As I wrote a few weeks ago, we are at a turning point.  Hogarth cites more than $11bn of investment funnelling towards AI in just the first three months of this year - this looks like more than twice last year’s investment.  With investment comes talent and resources.  And what is all this chasing?  AGI (Artificial General Intelligence), what Hogarth calls “God-like AI”, which he describes as  “…a super intelligent computer that learns and develops autonomously, that understands its environment without the need for supervision and that can transform the world around it.” AGI is widely (though not universally) considered to bring “…significant risks for the future of the human race.” Hogarth goes on to write that the companies working on this “…are running towards a finish line without an understanding of what lies on the other side.”

There is debate about whether this sort of narrative is crying wolf.  Personally, I don’t care - as a former project manager, part of my job was to mitigate risk, which involved assessing the likelihood of the risk happening, the impact if that risk were to actually happen, and suggesting ways to avoid or reduce the impact of that risk.  In my opinion, the people that are arguing about if the risk is “real” or not are basically merrily sparking away, while having created a deposit of gasoline and flammables in open sight, while simultaneously defunding the fire department.  
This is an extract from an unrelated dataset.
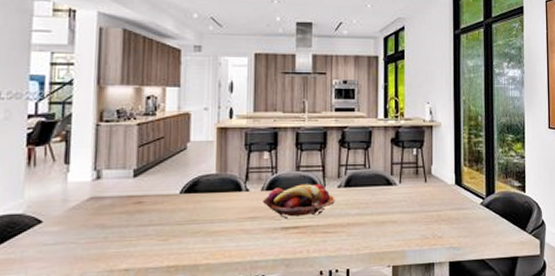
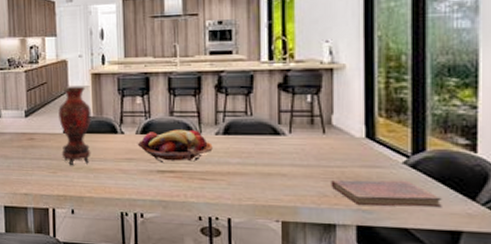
vase: none [176,141,214,229] -> present [58,86,91,165]
diary: none [430,218,506,244] -> present [331,179,442,207]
And what is causing people to behave so irresponsibly?  Really, some of the same forces that have brought us to climate catastrophe - greed, hubris and ego.  Having worked on cutting edge technology myself - it’s exciting.  The feeling you are changing things for the greater good, creating something that could solve big problems, doing something deliciously complex that hasn’t been done before is borderline addictive.  And inherently, you believe that you have the ability to steer it in a virtuous direction, while potentially making megabucks yourself.  But we know - things don’t go this way - there are bad actors, and unexpected circumstances, and market forces create distortions in behaviours.  And let’s be clear - this debate is about future harms, but present harms are already occurring - witness the Belgian man who died by suicide after conversing with a chatbot (more on this in another article).  

As Hogarth points out, what is needed here is collaboration rather than competition, and that collaboration right now looks like slowing down and focussing more resource on what is called AI alignment - work that is responsible for ensuring that AI systems align with human values.  Imagine for a moment how complex this is - the starting point being that humans themselves don’t align on what human values actually are!  Hogarth also advocates a global system of governance for development of AGIs, “…removing the profit motive from potentially dangerous research and putting it in the hands of an intergovernmental organisation”, similar to how CERN is hived off from the world.  Worryingly, though, he says that 2023 is the year when governments need to take control of this.  Will they?  At least here in the UK, the government is much more concerned with persecuting refugees and fuelling a culture war against trans people.  I’m not convinced they have the intellectual firepower nor the political will to take on anything this complex.  

So what does this all have to do with therapy?  I’m still toying with words and phrases for this, so maybe this won’t stick - but I think we’re firmly in the era of “un-humaning” or “de-humaning” , having sleepwalked our way into it maybe 10-15 years ago. I love technology and so many of the changes I’ve witnessed since the late 90s…yet I can also see a steady erosion of how we relate to one another and ourselves as a result of many of the developments.  And this trend is set to accelerate, perhaps catastrophically, if we don’t start paying attention to what is being built and how it is being used.  It’s time to start “re-humaning”.